* **Textauszug**
.....

"Der rassistische Terror trifft wieder die USA", titelt De Morgen. "Die Vereinigten Staaten stehen unter Schock nach zwei Massakern innerhalb von 24 Stunden", so die Schlagzeile von La Libre Belgique. "Doppelter Massenmord schockt die USA", schreibt auch De Standaard. "29 Tote innerhalb von wenigen Stunden", notieren sinngemäß Het Nieuwsblad und Het Belang van Limburg.
Die USA sind an diesem Wochenende von zwei mörderischen Attacken erschüttert worden. Erst hatte ein junger Mann in El Paso in Texas in einem Einkaufszentrum 20 Menschen erschossen. Wenig später fielen auch Schüsse in Dayton im Bundesstaat Ohio. Dabei wurden neun Menschen getötet. Bei der ersten Attacke kann man nach vorläufigen Erkenntnissen von einem rassistisch motivierten Terroranschlag sprechen. Der Täter hatte kurz vor dem Massenmord ein Manifest an eine rechtsextreme Website geschickt. Darin schreibt er unter anderem, dass er nach El Paso gekommen sei, um die angebliche "Invasion" von Südamerikanern zu bekämpfen. "Er fuhr erstmal 1.000 Kilometer, um so viele Latinos wie möglich zu erschießen", so die Schlagzeile auf Seite eins von Het Laatste Nieuws.

.....

* **Deine Aufgabe**
Schreib den ganzen Textauszug oben über die Presseschau zu den Schüssen in El Paso und Dayton Wort für Wort ab.

* **Datenteil**
.....

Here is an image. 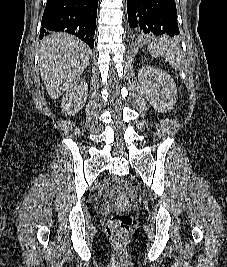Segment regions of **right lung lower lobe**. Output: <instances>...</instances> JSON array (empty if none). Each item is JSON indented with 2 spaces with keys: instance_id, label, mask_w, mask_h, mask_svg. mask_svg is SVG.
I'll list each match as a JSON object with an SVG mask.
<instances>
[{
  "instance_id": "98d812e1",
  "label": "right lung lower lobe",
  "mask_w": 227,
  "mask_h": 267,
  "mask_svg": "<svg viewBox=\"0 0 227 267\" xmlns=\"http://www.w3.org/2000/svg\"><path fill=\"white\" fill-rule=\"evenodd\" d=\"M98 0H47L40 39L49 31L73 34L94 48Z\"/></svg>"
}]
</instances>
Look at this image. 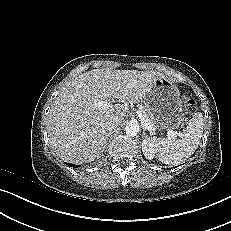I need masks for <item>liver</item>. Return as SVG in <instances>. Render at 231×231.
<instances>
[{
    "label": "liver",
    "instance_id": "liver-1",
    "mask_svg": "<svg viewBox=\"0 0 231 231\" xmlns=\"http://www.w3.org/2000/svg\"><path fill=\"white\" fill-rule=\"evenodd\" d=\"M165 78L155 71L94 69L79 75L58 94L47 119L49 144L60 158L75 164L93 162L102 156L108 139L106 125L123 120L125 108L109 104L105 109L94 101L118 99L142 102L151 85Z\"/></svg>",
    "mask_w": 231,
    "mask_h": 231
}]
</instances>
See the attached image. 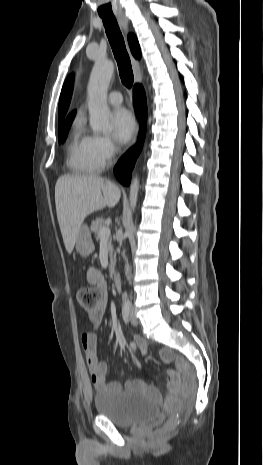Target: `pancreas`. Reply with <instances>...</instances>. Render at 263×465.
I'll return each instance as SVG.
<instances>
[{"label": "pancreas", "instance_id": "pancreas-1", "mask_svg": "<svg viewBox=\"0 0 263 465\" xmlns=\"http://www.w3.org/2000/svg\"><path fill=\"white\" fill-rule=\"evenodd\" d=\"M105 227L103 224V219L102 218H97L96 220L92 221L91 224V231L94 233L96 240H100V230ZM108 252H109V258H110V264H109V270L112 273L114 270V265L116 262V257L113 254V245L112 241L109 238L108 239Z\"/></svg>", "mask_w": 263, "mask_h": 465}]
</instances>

.....

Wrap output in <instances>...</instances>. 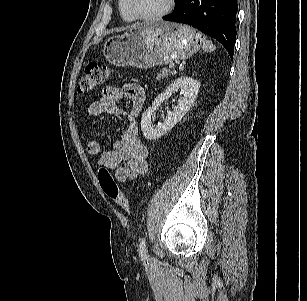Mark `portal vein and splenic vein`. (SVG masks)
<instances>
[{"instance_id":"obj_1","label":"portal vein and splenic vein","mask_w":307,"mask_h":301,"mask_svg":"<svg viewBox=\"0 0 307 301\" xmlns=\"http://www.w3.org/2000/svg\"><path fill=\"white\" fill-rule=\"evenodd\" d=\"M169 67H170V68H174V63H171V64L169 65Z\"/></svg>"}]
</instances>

.....

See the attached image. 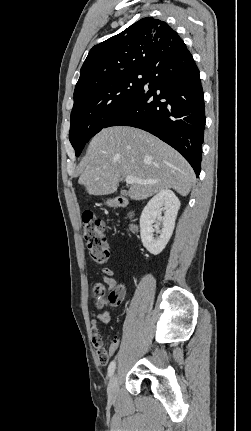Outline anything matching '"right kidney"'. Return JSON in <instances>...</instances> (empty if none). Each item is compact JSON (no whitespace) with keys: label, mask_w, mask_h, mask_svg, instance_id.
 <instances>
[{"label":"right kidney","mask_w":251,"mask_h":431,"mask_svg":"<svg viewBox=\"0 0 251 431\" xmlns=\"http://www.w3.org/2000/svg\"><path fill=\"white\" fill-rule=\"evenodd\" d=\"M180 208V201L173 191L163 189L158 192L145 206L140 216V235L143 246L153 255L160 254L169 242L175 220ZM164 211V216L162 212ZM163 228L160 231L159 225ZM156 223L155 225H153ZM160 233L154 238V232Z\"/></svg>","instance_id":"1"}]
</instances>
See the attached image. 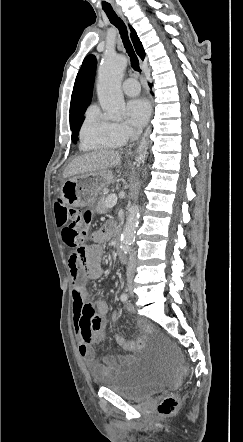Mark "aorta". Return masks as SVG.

.....

* **Vollständige Lösung**
"Der rassistische Terror trifft wieder die USA", titelt De Morgen. "Die Vereinigten Staaten stehen unter Schock nach zwei Massakern innerhalb von 24 Stunden", so die Schlagzeile von La Libre Belgique. "Doppelter Massenmord schockt die USA", schreibt auch De Standaard. "29 Tote innerhalb von wenigen Stunden", notieren sinngemäß Het Nieuwsblad und Het Belang van Limburg.
Die USA sind an diesem Wochenende von zwei mörderischen Attacken erschüttert worden. Erst hatte ein junger Mann in El Paso in Texas in einem Einkaufszentrum 20 Menschen erschossen. Wenig später fielen auch Schüsse in Dayton im Bundesstaat Ohio. Dabei wurden neun Menschen getötet. Bei der ersten Attacke kann man nach vorläufigen Erkenntnissen von einem rassistisch motivierten Terroranschlag sprechen. Der Täter hatte kurz vor dem Massenmord ein Manifest an eine rechtsextreme Website geschickt. Darin schreibt er unter anderem, dass er nach El Paso gekommen sei, um die angebliche "Invasion" von Südamerikanern zu bekämpfen. "Er fuhr erstmal 1.000 Kilometer, um so viele Latinos wie möglich zu erschießen", so die Schlagzeile auf Seite eins von Het Laatste Nieuws.